For the query asked, date format can be changed as below:
val df1 = df.withColumn("startDate1", date_format(to_date(col("startDate"),"yyyy-MM-dd"),"MM/dd/yyyy" ))
In Spark, the default date format is "yyyy-MM-dd" hence it can be re-written as
val df1 = df.withColumn("startDate1", date_format(col("startDate"),"MM/dd/yyyy" ))
(i) By applying to_date, we are changing the datatype of this column (string) to Date datatype.

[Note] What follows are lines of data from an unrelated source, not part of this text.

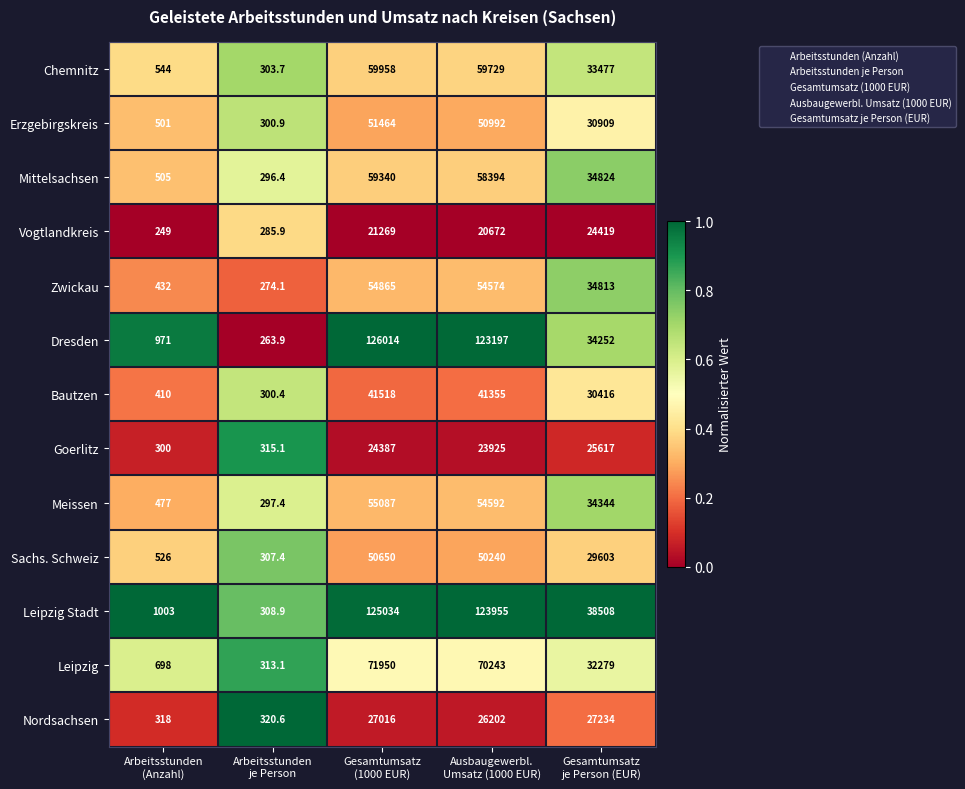

Which series changed the most between Arbeitsstunden
(Anzahl) and Gesamtumsatz
je Person (EUR)?

Leipzig Stadt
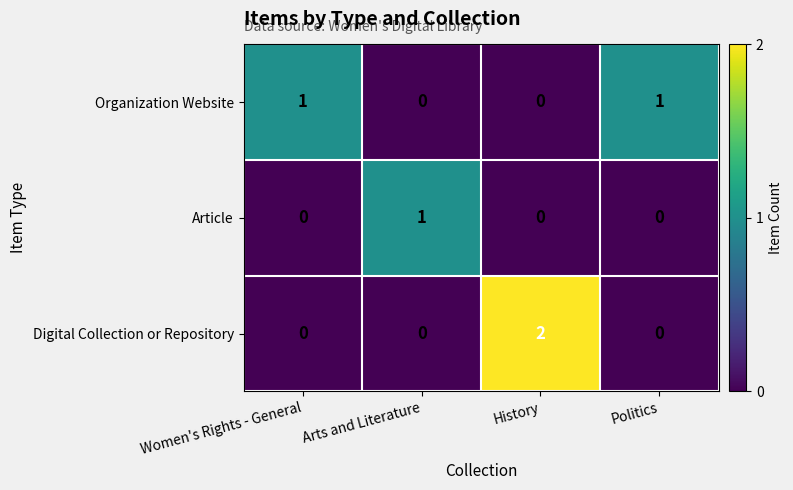

How many values in Organization Website are above zero?

2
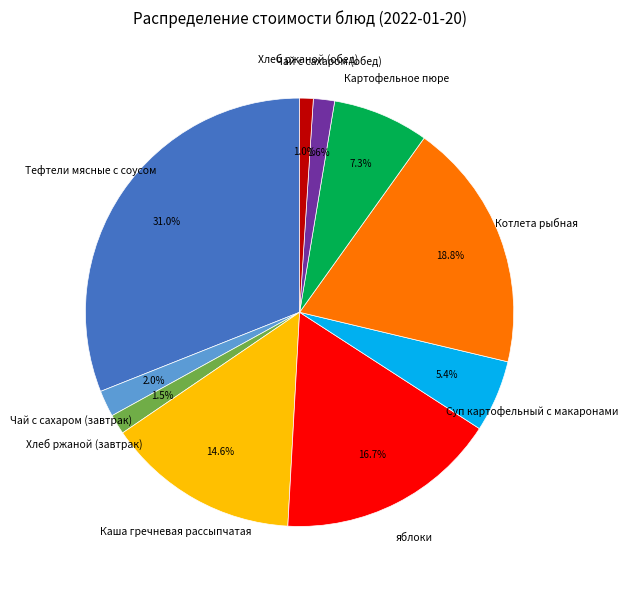

How many segments does this pie chart have?

10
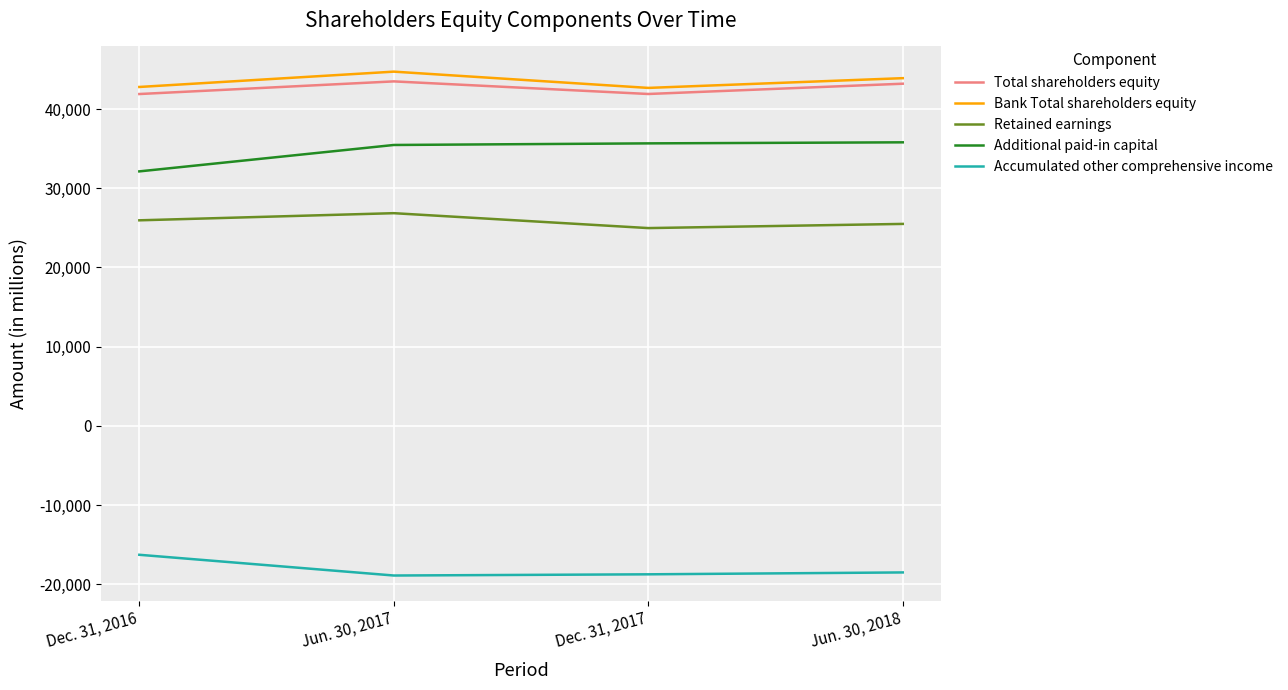

Which series has the largest total across all categories?

Bank Total shareholders equity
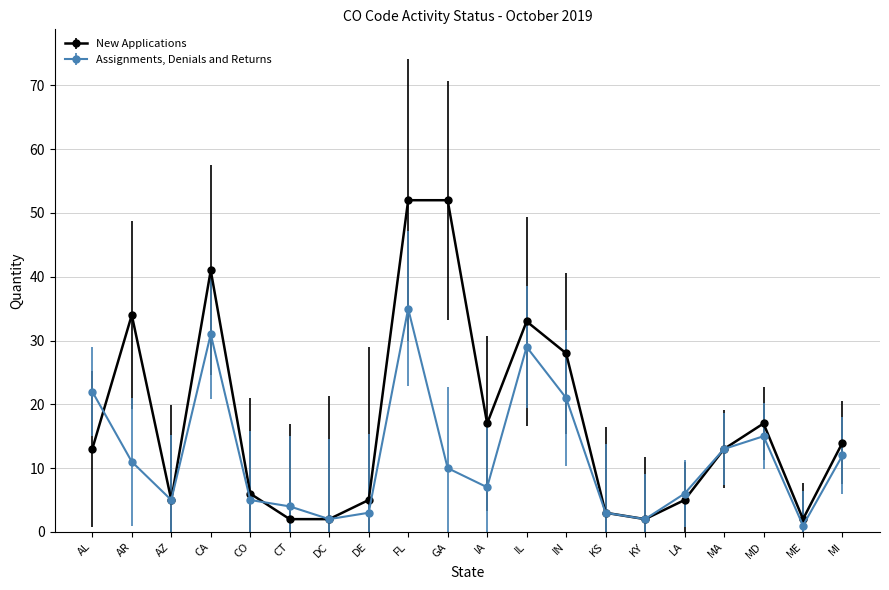

True or false: Assignments, Denials and Returns has more than 1 interior local peaks.

True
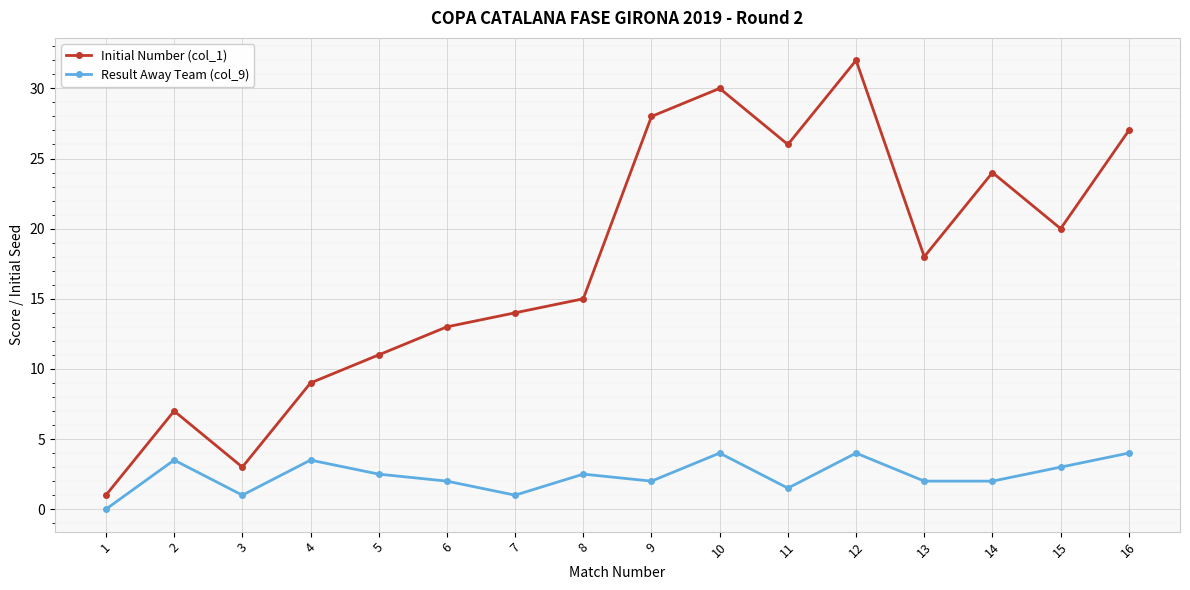

What is the average value of the Result Away Team (col_9) series?

2.4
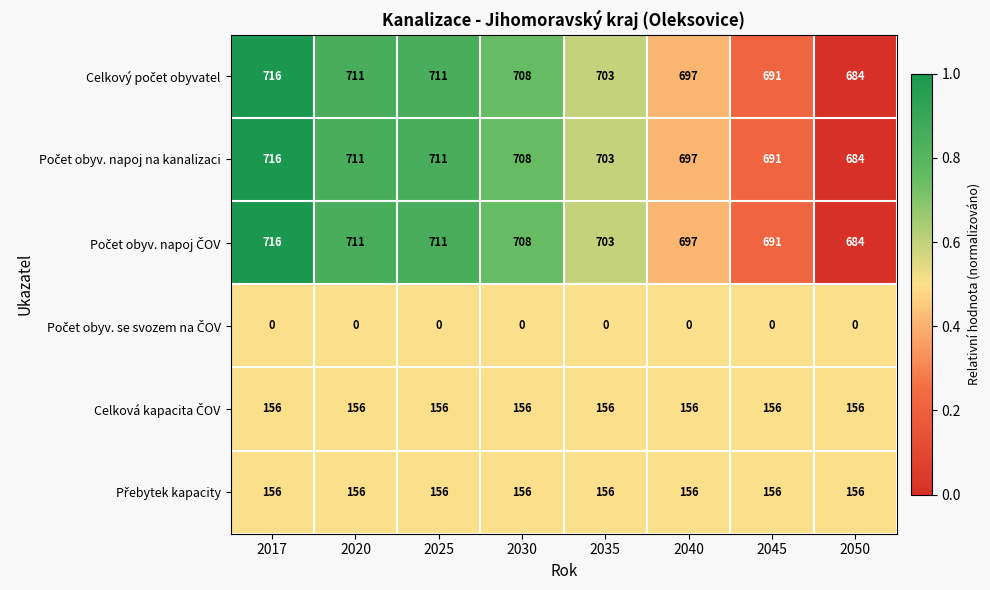

At which category is the sum across all series the highest?

2017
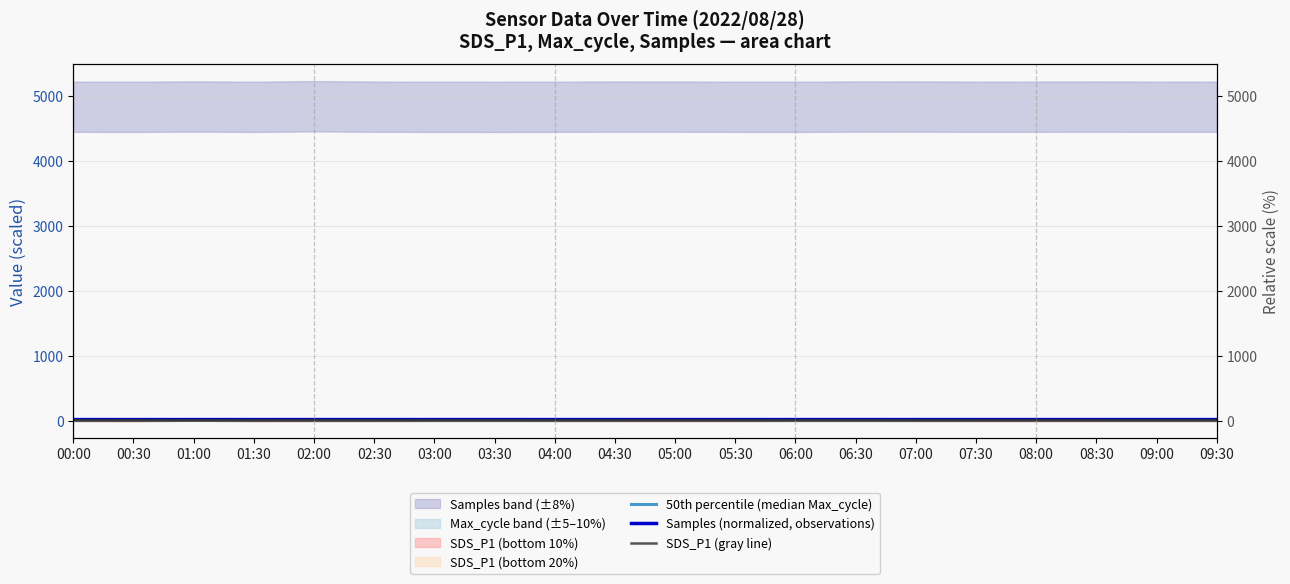

The Samples (normalized, observations) series shows 20.3 at 02:00. True or false?

True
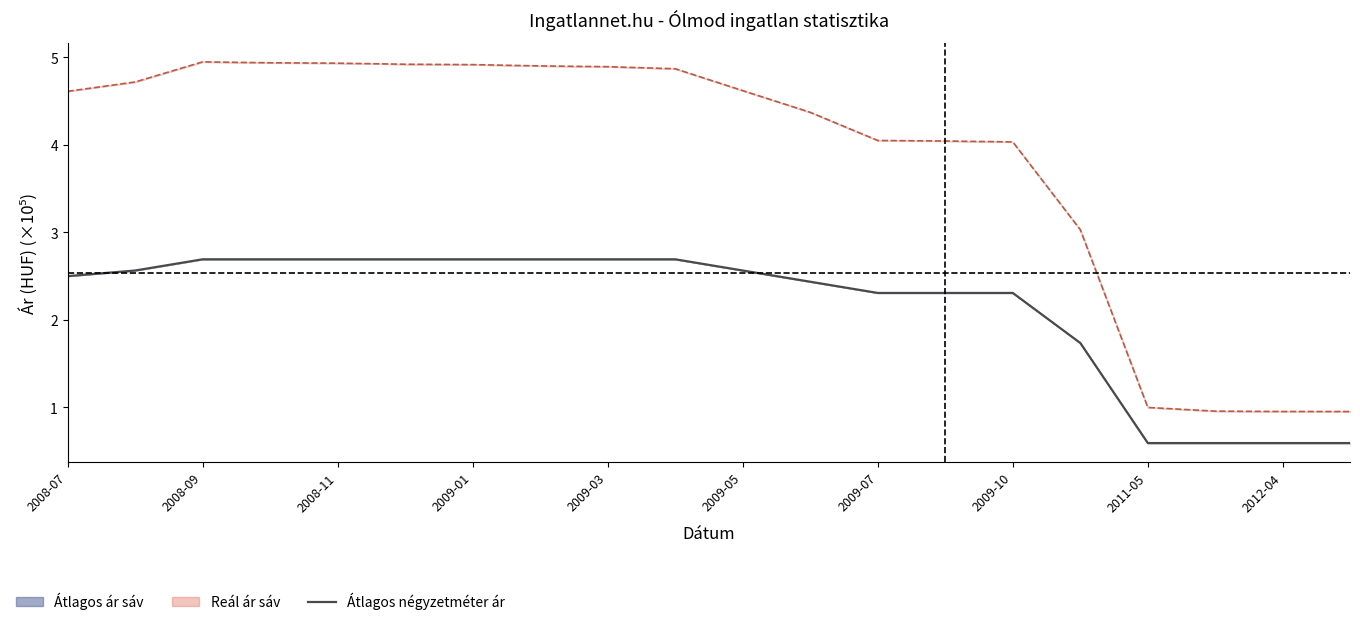

True or false: Átlagos reál ár and Átlagos négyzetméter ár cross at least once.

False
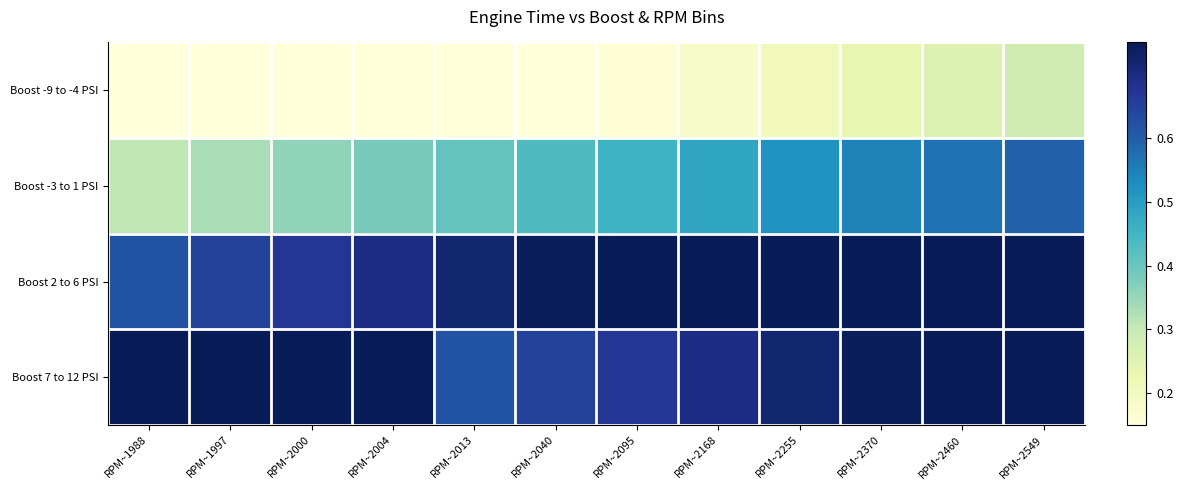

Rank the series by their maximum value, from highest to lowest.

Boost 7 to 12 PSI, Boost 2 to 6 PSI, Boost -3 to 1 PSI, Boost -9 to -4 PSI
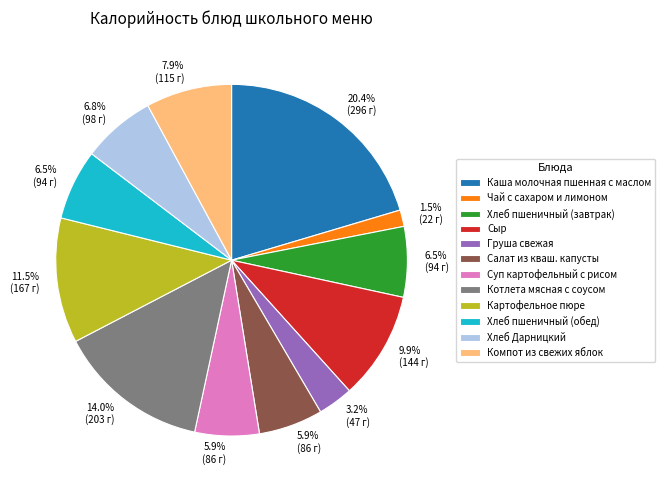

To the nearest percent, what is the difference between the Котлета мясная с соусом and Хлеб Дарницкий slice percentages?

7%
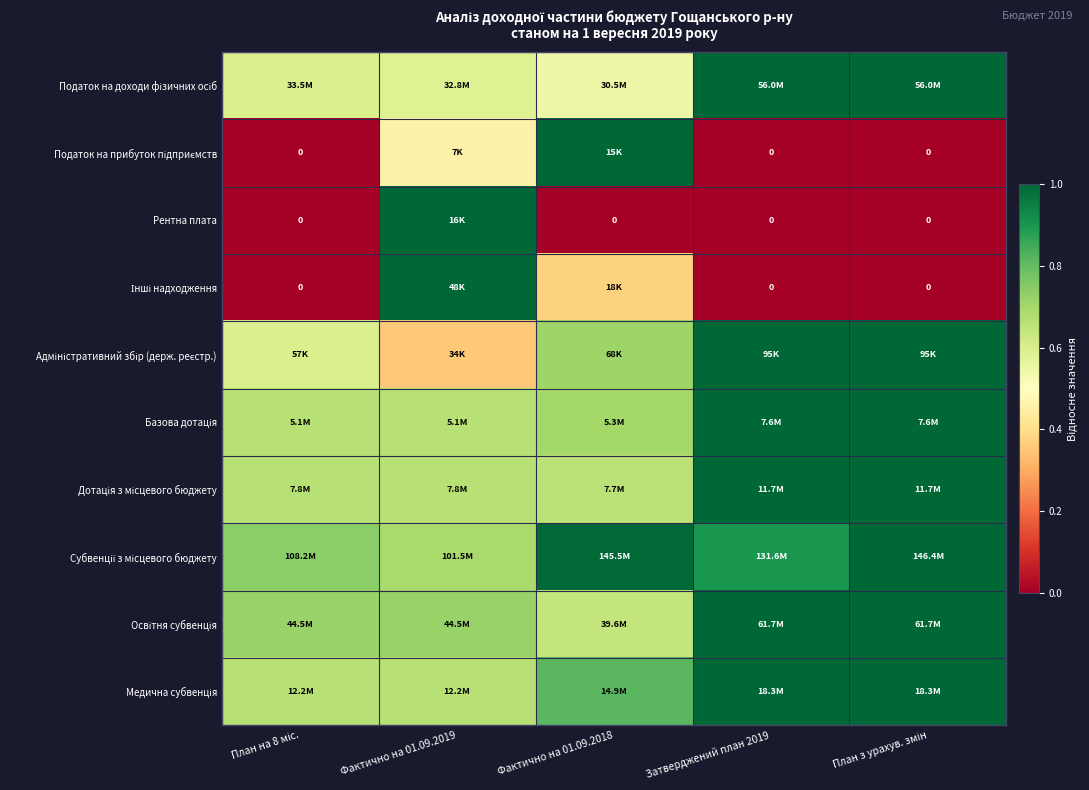

At which category is the sum across all series the highest?

План з урахув. змін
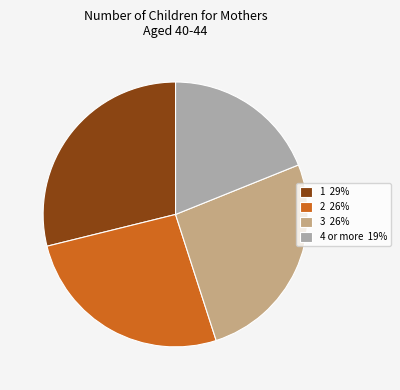

Which slice is the largest?

1 29%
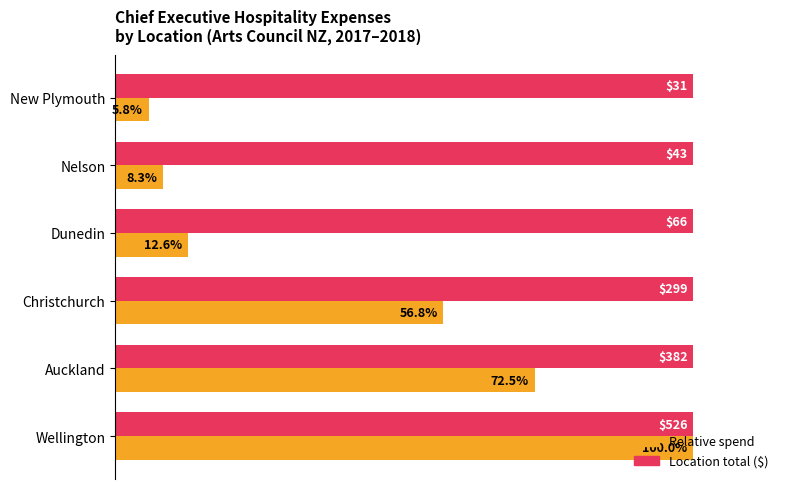

Which label corresponds to the smallest value in the chart?

New Plymouth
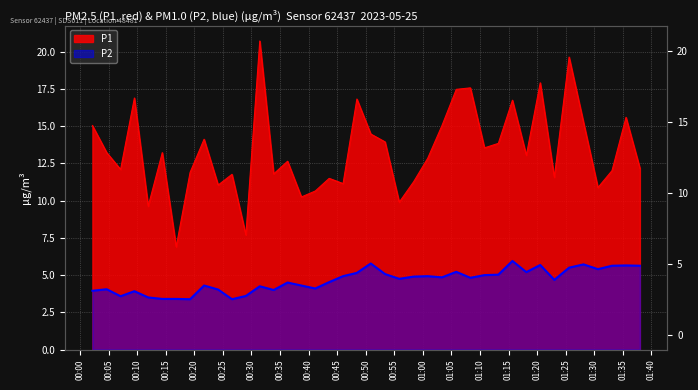

True or false: P1 and P2 intersect in this chart.

False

Also, we are informing to_date that the format in this string column is yyyy-MM-dd so read the column accordingly.
(ii) Next, we are applying date_format to achieve the date format we require which is MM/dd/yyyy.
When time component is involved, use to_timestamp instead of to_date.
Note that 'MM' represents month and 'mm' represents minutes.